> _The task_
Translate this sentence from the 10/22 rifle upgrade text below into Spanish: "Our recommended upgrades apply whether or not Appleseed is in your plans."

> _Text block_
········

The most time consuming part of the project will be assembling all of the parts and the tools. If you have a factory synthetic stock and forearm, you will need the Uncle Mike’s 1 ¼” swivel set with one wood screw and one machine screw. If you have a carbine with a wood stock or the Magpul X22 synthetic stock for a Takedown, you will need the set with two wood screws . Both sets include the 1¼” quick-detach sling swivels that attach to the Appleseed sling as well as the studs that attach to the stock.

The Additional “Must Do” Upgrades

Our recommended upgrades apply whether or not Appleseed is in your plans. All four of the following upgrades improve the reliability of any 10/22 or make it easier to perform standard tasks, whether hunting, plinking, or competing.

  1. Tandem-Kross Automatic Bolt Release ($9.99) or the Kidd version ($10.95). Although they have slightly different geometries, the function is the same: allow the bolt to be released by a simple pull to the rear rather than requiring finger tip access to the bottom of the trigger guard to release a small metal tab allowing the bolt to close while simultaneously holding the bolt all the way back with the other hand. This upgrade results in less disruption to the shooter’s position when closing the bolt after a magazine change and eliminates fumbling for the hold open release– a genuine design flaw in the 10/22. Try closing the bolt or locking it open manually on a factory 10/22 while wearing gloves, and you will know what I mean.
  2. Tactical Solutions Extended Magazine Release ($34.99). Changing magazines while on the time clock is a required part of Stages 2 and 3 for Appleseed. The stubby factory release frequently fails to completely retract the magazine latch plunger, requiring the shooter to help fish out the standard 10-round magazine. This takes time and will definitely result in losing your cheek weld and your concentration. The TacSol mag release is very positive, much easier to reach with your trigger hand, and has more leverage on the magazine latch. Tactical Innovations offers a less expensive version ($21.99) with bling colors that match the anodizing on the scope base and matching rings. Very cool.
  3. Tandem-Kross Extractor and Spring ($9.99). Unlike the factory part, which is a stamped steel component, the T-K extractor is precisely machined from hardened tool steel and has a more precise geometry. The result is very reliable extraction even when there are problems with the case heads or the cases are a little sticky in your chamber.

········

> _Provided data_
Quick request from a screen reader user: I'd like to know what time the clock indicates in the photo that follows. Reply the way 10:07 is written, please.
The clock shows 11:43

········

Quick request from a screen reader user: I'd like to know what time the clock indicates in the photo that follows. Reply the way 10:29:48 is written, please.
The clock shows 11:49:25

········

> _Answer to this exercise_
Nuestras mejoras recomendadas son válidas tanto si Appleseed está en sus planes como si no.